▸ **Stated problem**
Starting with the line containing "pose: elev=272.4 azim=297.9" and going on through the end of the listing below, format those lines as a JSON list of strings, one string per line, leaving out blank lines.

▸ **Given entries**

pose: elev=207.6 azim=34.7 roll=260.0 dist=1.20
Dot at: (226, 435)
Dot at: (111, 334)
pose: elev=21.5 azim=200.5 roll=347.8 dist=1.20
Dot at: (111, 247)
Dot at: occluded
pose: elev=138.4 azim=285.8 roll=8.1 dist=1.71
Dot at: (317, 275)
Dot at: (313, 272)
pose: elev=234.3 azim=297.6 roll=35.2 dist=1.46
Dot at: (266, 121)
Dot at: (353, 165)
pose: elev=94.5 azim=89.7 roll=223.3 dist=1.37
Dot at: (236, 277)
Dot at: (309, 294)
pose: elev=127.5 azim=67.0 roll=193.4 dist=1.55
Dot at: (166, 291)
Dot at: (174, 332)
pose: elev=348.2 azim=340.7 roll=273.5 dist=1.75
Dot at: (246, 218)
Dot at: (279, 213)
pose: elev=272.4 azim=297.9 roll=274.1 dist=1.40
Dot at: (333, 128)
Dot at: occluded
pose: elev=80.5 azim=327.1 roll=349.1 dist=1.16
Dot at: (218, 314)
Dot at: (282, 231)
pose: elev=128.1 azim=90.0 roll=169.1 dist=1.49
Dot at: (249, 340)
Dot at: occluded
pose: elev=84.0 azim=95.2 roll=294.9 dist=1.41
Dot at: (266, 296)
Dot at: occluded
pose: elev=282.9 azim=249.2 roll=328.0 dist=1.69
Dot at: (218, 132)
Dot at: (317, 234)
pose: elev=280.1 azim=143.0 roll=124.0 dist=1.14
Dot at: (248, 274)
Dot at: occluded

▸ **Exercise response**
[
  "pose: elev=272.4 azim=297.9 roll=274.1 dist=1.40",
  "Dot at: (333, 128)",
  "Dot at: occluded",
  "pose: elev=80.5 azim=327.1 roll=349.1 dist=1.16",
  "Dot at: (218, 314)",
  "Dot at: (282, 231)",
  "pose: elev=128.1 azim=90.0 roll=169.1 dist=1.49",
  "Dot at: (249, 340)",
  "Dot at: occluded",
  "pose: elev=84.0 azim=95.2 roll=294.9 dist=1.41",
  "Dot at: (266, 296)",
  "Dot at: occluded",
  "pose: elev=282.9 azim=249.2 roll=328.0 dist=1.69",
  "Dot at: (218, 132)",
  "Dot at: (317, 234)",
  "pose: elev=280.1 azim=143.0 roll=124.0 dist=1.14",
  "Dot at: (248, 274)",
  "Dot at: occluded"
]